> **Travail demandé A**:
Pour chacune des affirmations ci-dessous, indiquez par oui ou par non si elle concorde avec le texte source, en citant à l'identique les mots du texte qui tranchent.
(i) L'étude VALOR a montré un ralentissement de la progression de la maladie selon le score global de l'échelle ALSFRS-R.
(ii) La production de protéine SOD1 a été réduite.
(iii) Le tofersen est un oligonucléotide antisens.
> **Travail demandé B**:
Répondez aux questions suivantes à partir du texte source.
(i) Comment s'appelle l'étude pivot de phase 3 sur le tofersen ?
(ii) Sur quel gène les personnes concernées par le tofersen sont-elles porteuses d'une mutation ?
(iii) Quelle différence a été observée pour la chaîne légère des neurofilaments plasmatiques (NfL) entre les groupes tofersen et placebo dans la population à progression plus lente ?

> **Texte source**:
__________________________________________________
Biogen a annoncé les premiers résultats de son étude pivot de phase 3 VALOR sur le tofersen (BIIB067), un oligonucléotide antisens expérimental (ASO) en cours d'évaluation pour les personnes atteintes de sclérose latérale amyotrophique (SLA) et porteuse d'une mutation sur le gène SOD1.
Les résultats sont déprimants.
L'étude VALOR a montré qu'il n'y avait aucun ralentissement de la progression de la maladie, tel que la mesure le score global de l'échelle ALSFRS-R.
Cependant des améliorations sont apparues sur des points particuliers ou des aspects techniques.
En particulier la thérapie a bien atteint son but technique, même si cela ne se traduit pas en terme cliniques. La production de protéine SOD1 a bien été réduite, des différences ont été observées entre les groupes Tofersen et placebo de 38 % et 26 % dans les populations à progression plus rapide et plus lente respectivement.
En ce qui concerne la valeur initiale de la chaîne légère des neurofilaments plasmatiques (NfL), un marqueur potentiel de dégénérescence neuronale, des différences ont été observées entre les groupes tofersen et placebo de 67 % et de 48 % dans les populations à progression plus rapide et plus lente respectivement.
Dans la population qui progresse le plus rapidement, la fonction respiratoire a évoluée un peu moins vite que prévu (SVC) ; différence de 7,9 %). C'est aussi le cas pour la force musculaire.
__________________________________________________
> **Extraits des lignes**:
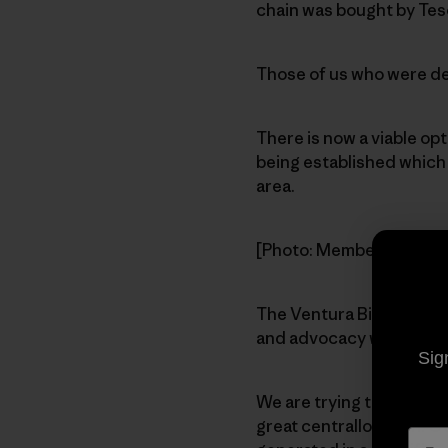
chain was bought by Tes
Those of us who were ded
There is now a viable op
being established which w
area.
[Photo: Members gather 
The Ventura Biodiesel Co
and advocacy while prov
Sig
We are trying to find a l
great centrallocation. Ot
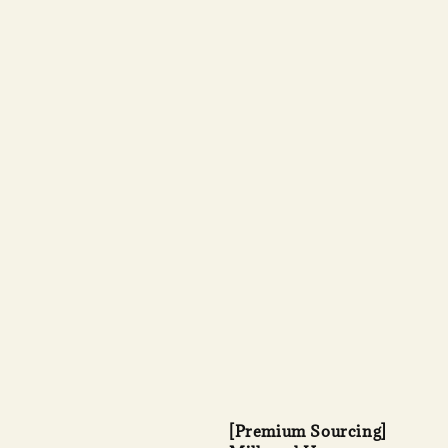
[Premium Sourcing]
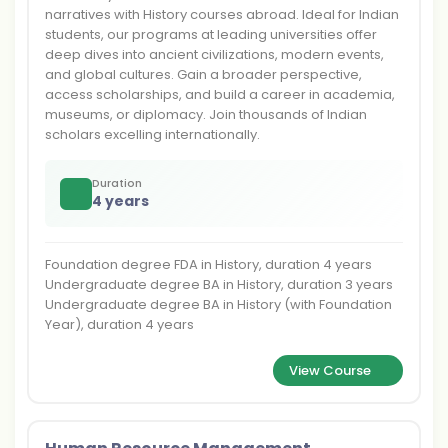
narratives with History courses abroad. Ideal for Indian
students, our programs at leading universities offer
deep dives into ancient civilizations, modern events,
and global cultures. Gain a broader perspective,
access scholarships, and build a career in academia,
museums, or diplomacy. Join thousands of Indian
scholars excelling internationally.
Duration
4 years
Foundation degree FDA in History, duration 4 years
Undergraduate degree BA in History, duration 3 years
Undergraduate degree BA in History (with Foundation
Year), duration 4 years
View Course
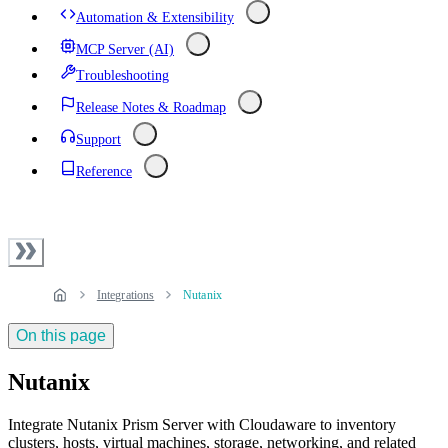
Automation & Extensibility
MCP Server (AI)
Troubleshooting
Release Notes & Roadmap
Support
Reference
Integrations
Nutanix
On this page
Nutanix
Integrate Nutanix Prism Server with Cloudaware to inventory
clusters, hosts, virtual machines, storage, networking, and related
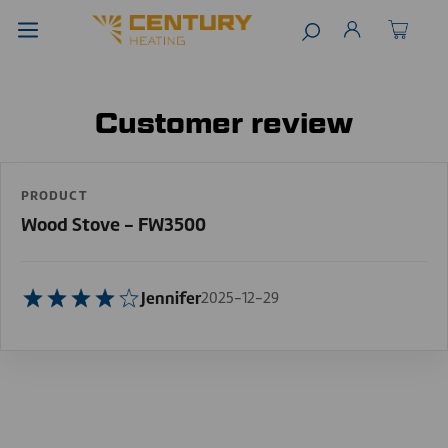
Customer review
PRODUCT
Wood Stove - FW3500
Jennifer
2025-12-29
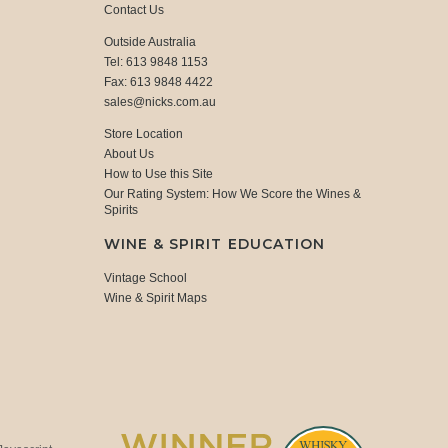
Contact Us
Outside Australia
Tel: 613 9848 1153
Fax: 613 9848 4422
sales@nicks.com.au
Store Location
About Us
How to Use this Site
Our Rating System: How We Score the Wines &
Spirits
WINE & SPIRIT EDUCATION
Vintage School
Wine & Spirit Maps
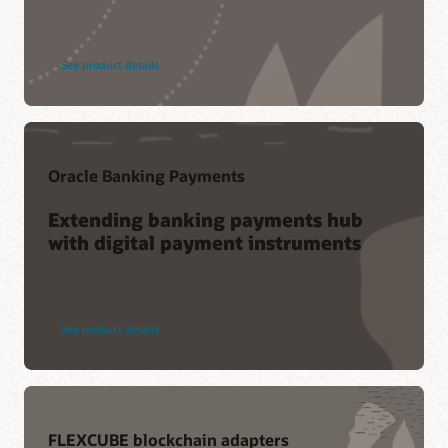
See product details
Oracle Banking Payments
Extending banking payments hub
with digital payment instruments
See product details
FLEXCUBE blockchain adapters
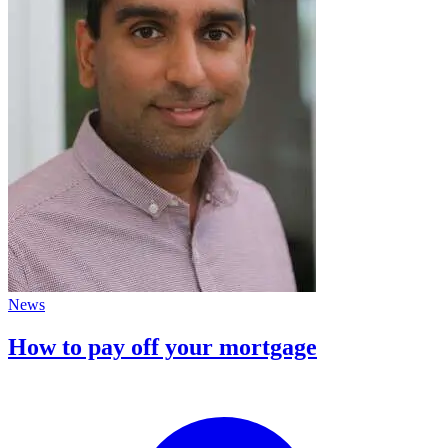
News
How to pay off your mortgage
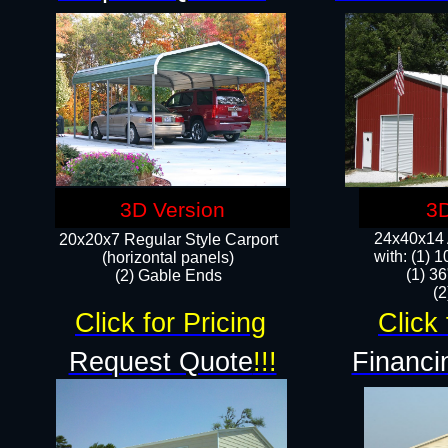
3D Version
3D
24x40x14 A
20x20x7 Regular Style Carport
with: (1) 
(horizontal panels)
(1) 36
(2) Gable Ends
​​
Click for Pricing
Click 
Request Quote
!!!
Financi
__________________________________________________
> **Corrigé de l'exercice A**:
(i) Non : « il n'y avait aucun ralentissement de la progression de la maladie »
(ii) Oui : « La production de protéine SOD1 a bien été réduite »
(iii) Oui : « un oligonucléotide antisens expérimental (ASO) »

> **Corrigé de l'exercice B**:
(i) VALOR
(ii) SOD1
(iii) 48 %